Tuesday and Wednesday were really bad days on Wall Street. Yesterday was a good day. Today looks great. It has been like that since the beginning of 2016. The stock market has been gyrating wildly. Economists cite a number of reasons for the volatility – fear and uncertainty mostly. Most analysts will tell you the “fundamentals are strong.” But the slowing economy in China, a glut of oil on the market driving down prices at the pump, and a very strong dollar reducing demand for American products abroad are among the reasons for the stock market decline.
It is so much easier to plan when you know what will happen next. California Governor Jerry Brown pointed to an “uncertainty world” in presenting an austerity budget in his January 21st, State of the State address: “A slowdown in China or turmoil in Iraq or Syria or virtually anywhere can send the stock market reeling and put California jobs and state revenues in jeopardy.”
When China catches the flu it is silly to think that the US won’t eventually catch it also …
The American economy reacts to what is happening in the world. Sometimes things change the economy slowly, like with the global oil glut. The slowdown is gradual. Other times, catastrophic events crush the economy instantly - wars, major terrorist attacks... In the blink of an eye everything collapses.
When things are good and the hiring is brisk, it seems it will last forever. It never does. I would like to think that the party will go on forever and companies will hire continuously for the foreseeable future. When the music stops – just like in musical chairs, you had better be seated in a chair or have really solid cash reserves to cushion the fall.
It is hard to predict when, but what I know, after watching the labor market for 40 years, is that what goes up must come down.

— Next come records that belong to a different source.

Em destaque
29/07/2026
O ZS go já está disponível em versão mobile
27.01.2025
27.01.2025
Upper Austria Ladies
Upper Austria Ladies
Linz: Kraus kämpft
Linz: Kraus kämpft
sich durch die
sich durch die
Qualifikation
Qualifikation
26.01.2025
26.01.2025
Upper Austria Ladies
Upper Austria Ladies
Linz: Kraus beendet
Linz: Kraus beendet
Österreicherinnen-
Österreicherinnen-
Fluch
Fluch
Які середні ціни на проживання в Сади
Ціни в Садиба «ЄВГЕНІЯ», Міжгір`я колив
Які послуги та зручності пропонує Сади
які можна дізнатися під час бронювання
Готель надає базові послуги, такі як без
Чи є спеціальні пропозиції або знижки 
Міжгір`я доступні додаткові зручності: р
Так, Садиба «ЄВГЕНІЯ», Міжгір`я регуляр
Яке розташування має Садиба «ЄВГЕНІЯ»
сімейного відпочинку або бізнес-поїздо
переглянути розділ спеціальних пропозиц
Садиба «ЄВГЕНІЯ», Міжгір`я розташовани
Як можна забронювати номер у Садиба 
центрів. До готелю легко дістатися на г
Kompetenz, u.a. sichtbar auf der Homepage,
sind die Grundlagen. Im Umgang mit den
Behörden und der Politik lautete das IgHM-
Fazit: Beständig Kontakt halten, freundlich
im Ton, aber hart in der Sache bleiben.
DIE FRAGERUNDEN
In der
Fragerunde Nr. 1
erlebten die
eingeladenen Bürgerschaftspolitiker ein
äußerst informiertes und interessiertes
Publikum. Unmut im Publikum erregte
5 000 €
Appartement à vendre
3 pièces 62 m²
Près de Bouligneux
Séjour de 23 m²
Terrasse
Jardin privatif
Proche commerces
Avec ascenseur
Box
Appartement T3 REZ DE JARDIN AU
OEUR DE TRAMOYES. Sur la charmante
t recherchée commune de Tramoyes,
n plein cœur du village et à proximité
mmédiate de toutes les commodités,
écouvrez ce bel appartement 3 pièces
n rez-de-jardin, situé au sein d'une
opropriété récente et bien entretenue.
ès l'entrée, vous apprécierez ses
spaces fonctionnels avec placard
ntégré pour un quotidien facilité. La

Slow downs are inescapable. The oil industry reported 200,000 layoffs by October of 2015 and by November the number had climbed to 250,000. The oil producing states – North Dakota, Utah, Oklahoma, Texas, Louisiana, and California are all shedding oil industry workers in all categories.
The price drop in oil forced Chevron to lay off 6000 to 7000 workers last fall in their San Ramon, California business operation alone. Look for that to ripple across all oil producing companies and across the companies tied to the industry.
What should you be doing to protect yourself for the inevitable slow down?
Pay attention! Read the news. Look at what is happening on the front page of the newspaper or on your newsfeed, and think about how it might affect the job market. Social, political, economic, and technological changes can wreak havoc or expand opportunities.
Assess your situation and make a plan. How secure are you in your job? Do you have a Plan B in case the unthinkable happens? You need a back up employment plan or way of generating money - short of robbing a bank - in case you lose your job.
If you are looking for work now, look harder and get in before the broader economy slows. If you have a job think twice about letting go until you have something solid to move to.
Spend less than you earn and put money away in a survival nest egg. Trillions were lost in the stock market over the past 3 weeks. Do a budget and put some money in secure savings to cover 6 months to 2 years of expenses before a crisis. The last recession demonstrated how important spending less than you earn is.
Follow Governor Brown’s lead - A ave for a rainy day and have a backup plan. Even if you think the rainy day will never come… It will.